Chinese smartphone vendor Xiaomi (HKSE:1810) dropped almost 10% in Hong Kong trading on Friday morning after the US Department of Defense put the company on its “Communist Chinese military companies” list on Thursday.
Along with Xiaomi, eight other companies, among them Gowin Semiconductor and Commercial Aircraft Corporation of China, are also new additions to the list, which bans US companies from investing in them. The defense department released an initial proposal to Congress in June 2020 in so-called efforts to counter China’s Military-Civil Fusion strategy and has been updating the list since then. It is different from the Entity List issued by the Department of Commerce, which is preventing Chinese companies from getting their hands on US technology and services, and includes Xiaomi’s rival Huawei.
In a statement on Friday, Xiaomi said that it is operating in compliance with the relevant laws and regulations of jurisdictions where it conducts its businesses. “The company confirms that it is not owned, controlled or affiliated with the Chinese military, and is not a ‘Communist Chinese Military Company’ defined under the National Defense Authorization Act,” it said.
“The primary immediate risk for Xiaomi is possible delisting from US exchanges and removal from any global indices,” commented Brock Silvers, CIO of Kaiyuan Capital. “The market evidently takes this risk seriously, as Xiaomi shares have plunged since the announcement.”
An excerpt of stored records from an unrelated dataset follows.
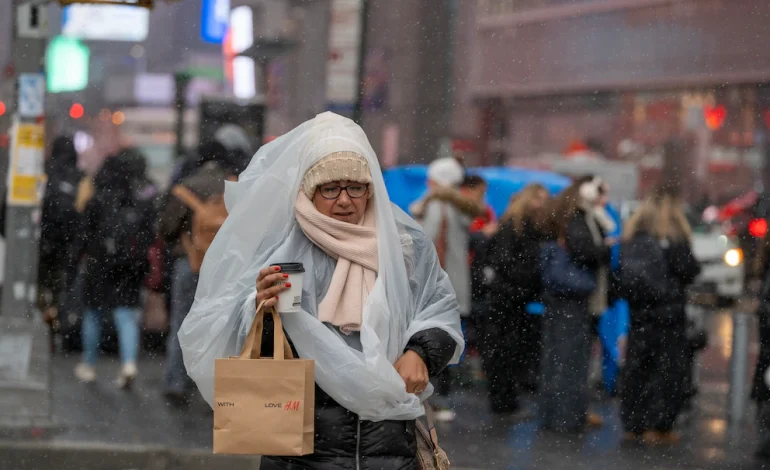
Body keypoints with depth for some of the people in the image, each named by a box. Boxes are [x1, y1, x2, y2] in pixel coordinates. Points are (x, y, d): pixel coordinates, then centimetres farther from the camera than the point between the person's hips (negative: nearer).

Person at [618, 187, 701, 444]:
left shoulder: (632, 236, 5)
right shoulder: (673, 237, -12)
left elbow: (623, 272, 9)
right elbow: (688, 271, -10)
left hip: (639, 314, 5)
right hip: (668, 314, -5)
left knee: (637, 368, 10)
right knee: (668, 370, 1)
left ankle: (632, 424, 14)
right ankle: (658, 426, -2)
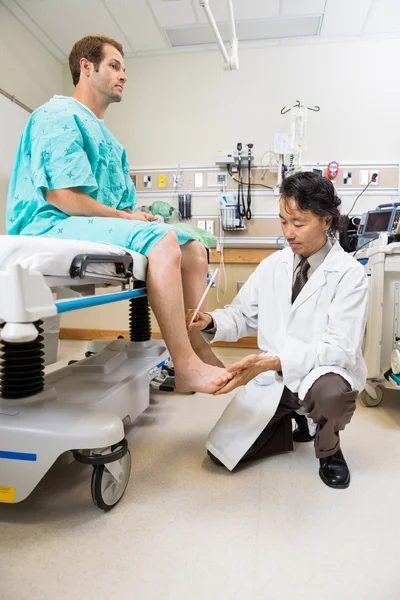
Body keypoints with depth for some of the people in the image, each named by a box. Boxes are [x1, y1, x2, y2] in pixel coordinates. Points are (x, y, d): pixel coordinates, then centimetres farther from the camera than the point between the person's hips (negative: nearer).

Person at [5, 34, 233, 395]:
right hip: (52, 227, -9)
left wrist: (134, 216, -4)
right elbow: (60, 196, -17)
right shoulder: (60, 116, -3)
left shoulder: (108, 138, 25)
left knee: (194, 249, -2)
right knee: (161, 238, -31)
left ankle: (200, 352, -11)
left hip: (101, 228, 9)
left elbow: (123, 207, 18)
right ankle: (186, 366, -29)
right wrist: (126, 217, -13)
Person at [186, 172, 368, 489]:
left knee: (331, 393, -40)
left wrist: (275, 361, -34)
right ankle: (298, 419, 21)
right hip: (272, 378, 4)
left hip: (323, 374, -3)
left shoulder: (349, 273, -13)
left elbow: (341, 347, -21)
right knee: (222, 451, -4)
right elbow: (242, 316, 6)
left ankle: (329, 450, -1)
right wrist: (210, 322, -17)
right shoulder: (273, 265, 1)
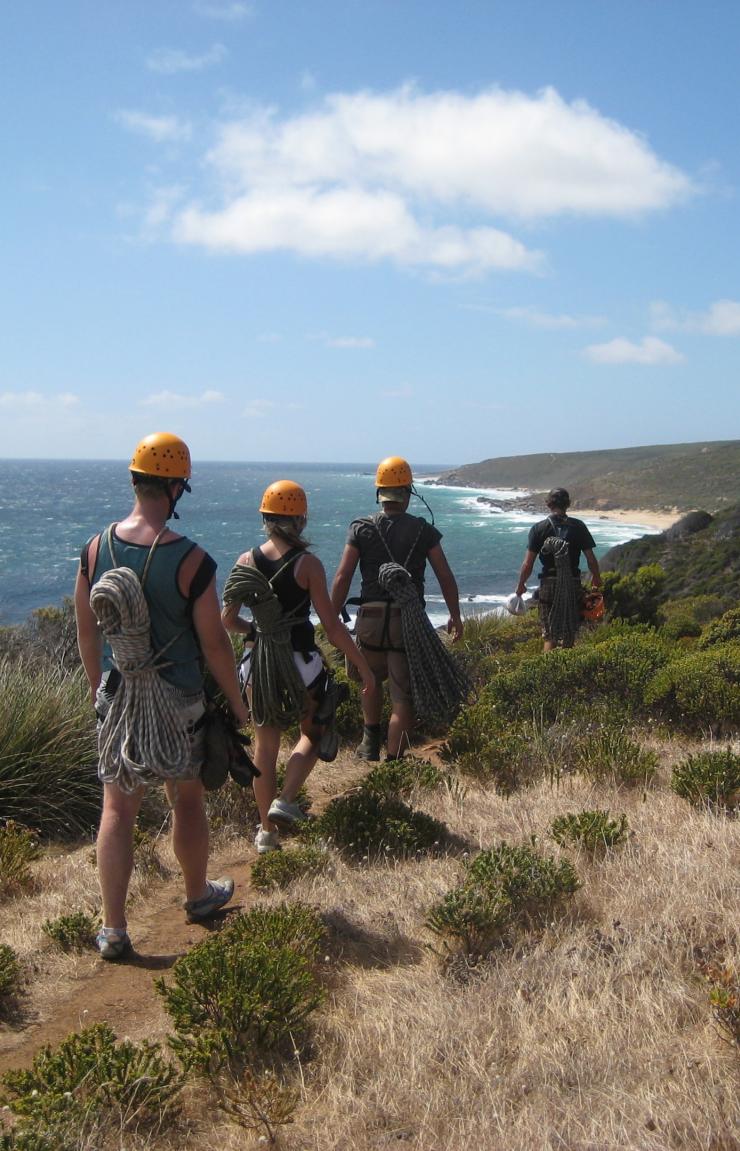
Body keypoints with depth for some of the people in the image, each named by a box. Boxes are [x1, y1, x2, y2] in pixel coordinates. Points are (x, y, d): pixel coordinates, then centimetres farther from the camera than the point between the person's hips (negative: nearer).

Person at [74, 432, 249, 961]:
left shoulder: (96, 548, -5)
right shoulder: (191, 560, -19)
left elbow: (86, 631, 4)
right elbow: (214, 643, -13)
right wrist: (237, 702, 1)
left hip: (116, 698, 3)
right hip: (177, 700, -3)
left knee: (118, 808, 10)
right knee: (188, 799, 17)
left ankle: (114, 930, 15)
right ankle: (198, 896, 37)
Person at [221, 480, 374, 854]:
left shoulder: (246, 561, -2)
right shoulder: (307, 564, -12)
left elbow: (228, 619, 1)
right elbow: (332, 626, -13)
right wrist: (363, 666, -5)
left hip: (259, 660, 3)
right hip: (299, 660, -3)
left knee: (265, 744, 14)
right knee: (313, 732, 19)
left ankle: (267, 830, 21)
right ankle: (285, 801, 0)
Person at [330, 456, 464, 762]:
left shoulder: (361, 528, 0)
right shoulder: (423, 530, 0)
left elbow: (342, 578, -5)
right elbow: (446, 578, 2)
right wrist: (455, 616, 13)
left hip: (371, 617, 2)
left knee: (372, 680, 27)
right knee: (404, 697, 2)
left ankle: (371, 742, 34)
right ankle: (393, 761, 2)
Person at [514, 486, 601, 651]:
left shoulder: (539, 528, -5)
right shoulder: (578, 526, -2)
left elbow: (528, 563, -8)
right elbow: (591, 559, -2)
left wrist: (520, 585, 7)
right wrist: (596, 578, 17)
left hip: (549, 584, -1)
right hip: (573, 584, 1)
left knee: (550, 636, 3)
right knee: (569, 633, 15)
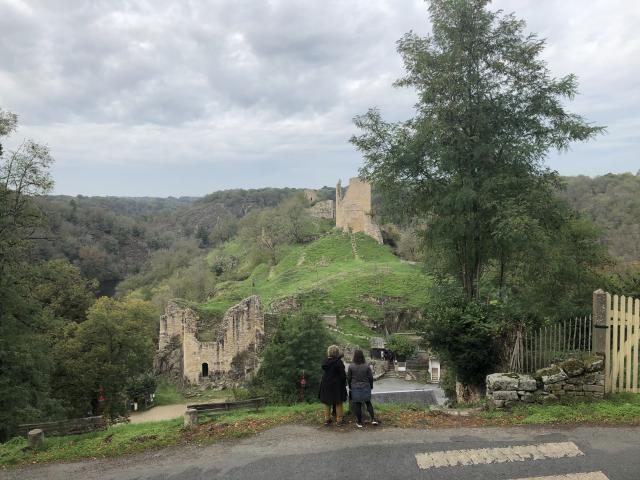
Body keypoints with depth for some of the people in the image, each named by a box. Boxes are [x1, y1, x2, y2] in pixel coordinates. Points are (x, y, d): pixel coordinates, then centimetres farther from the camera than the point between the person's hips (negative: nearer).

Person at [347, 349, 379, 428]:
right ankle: (373, 419, 5)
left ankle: (359, 422, 11)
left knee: (357, 405, 6)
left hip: (355, 388, -1)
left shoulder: (351, 366, -9)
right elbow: (370, 377, 0)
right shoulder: (367, 366, -6)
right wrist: (371, 386, 16)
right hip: (366, 387, 1)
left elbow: (348, 378, -1)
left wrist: (350, 387, 15)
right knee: (368, 402, 15)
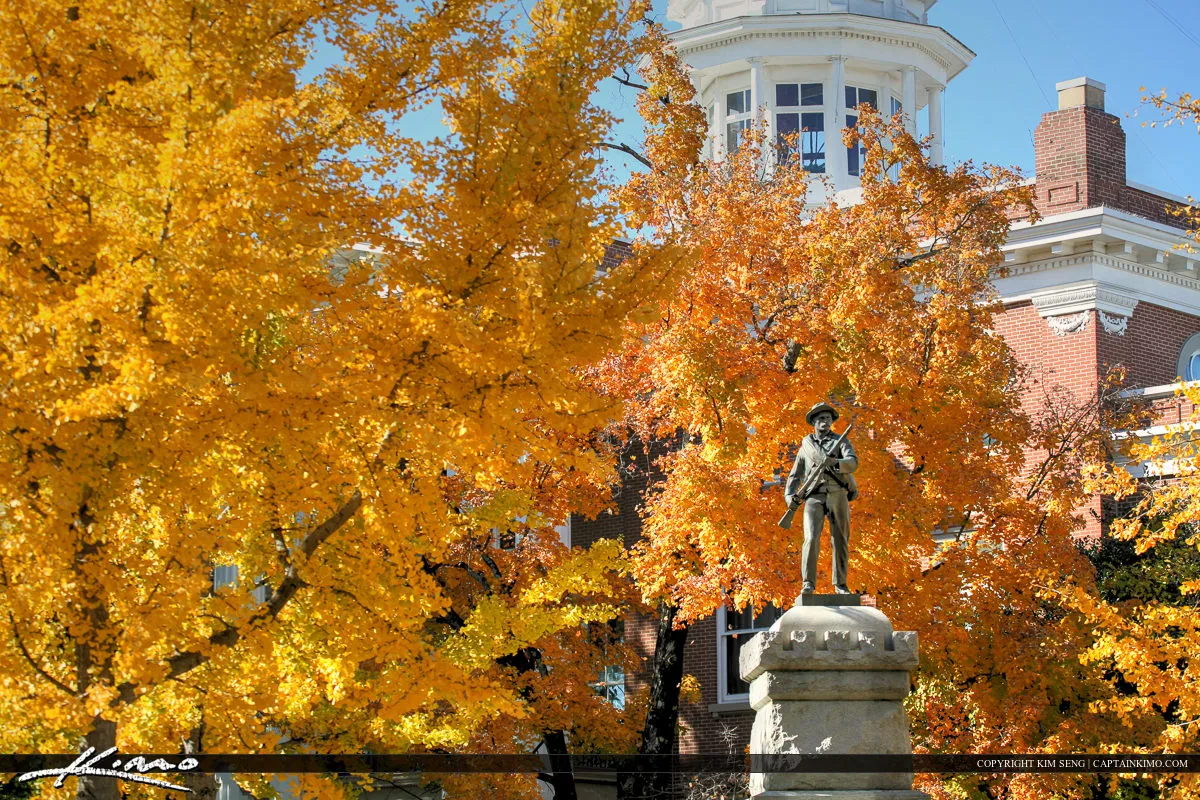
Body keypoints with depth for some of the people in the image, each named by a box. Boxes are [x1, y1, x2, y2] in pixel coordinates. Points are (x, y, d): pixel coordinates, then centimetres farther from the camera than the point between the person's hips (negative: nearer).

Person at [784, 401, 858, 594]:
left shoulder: (841, 442, 12)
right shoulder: (806, 446, 19)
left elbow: (853, 462, -8)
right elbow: (795, 475, 21)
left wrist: (835, 462, -29)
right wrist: (790, 496, 2)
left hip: (838, 496, 0)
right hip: (814, 497, 0)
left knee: (840, 541, 1)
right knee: (811, 538, -17)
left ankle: (840, 585, 10)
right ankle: (808, 583, -16)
The move comes days before the the Trump administration is leaving office. On the other hand, the US government abandoned plans to add Alibaba, Baidu and Tencent to the military blacklist, Reuters reported on Thursday. “Xiaomi’s inclusion on the blacklist is already effective, and it seems unlikely that the Biden administration would move to reverse it,” said Silvers. “Both political parties in the US espouse tougher policies with regards to China, and the new administration would earn little political benefit from a reversal.”
Xiaomi shipped 46.6 million smartphones in the third quarter of last year, up 45.3% year-on-year, ranking as the third largest vendor globally, with a market share of 13.5%, according to market research firm Canalys. In the same quarter it reported RMB 72.2 billion (USD 11.2 billion) in revenue, representing an increase of 34.5% YoY, and made RMB 4.1 billion in adjusted net profit, an increase of 18.9% YoY.
(The article has been updated with the company statement and analyst comments.)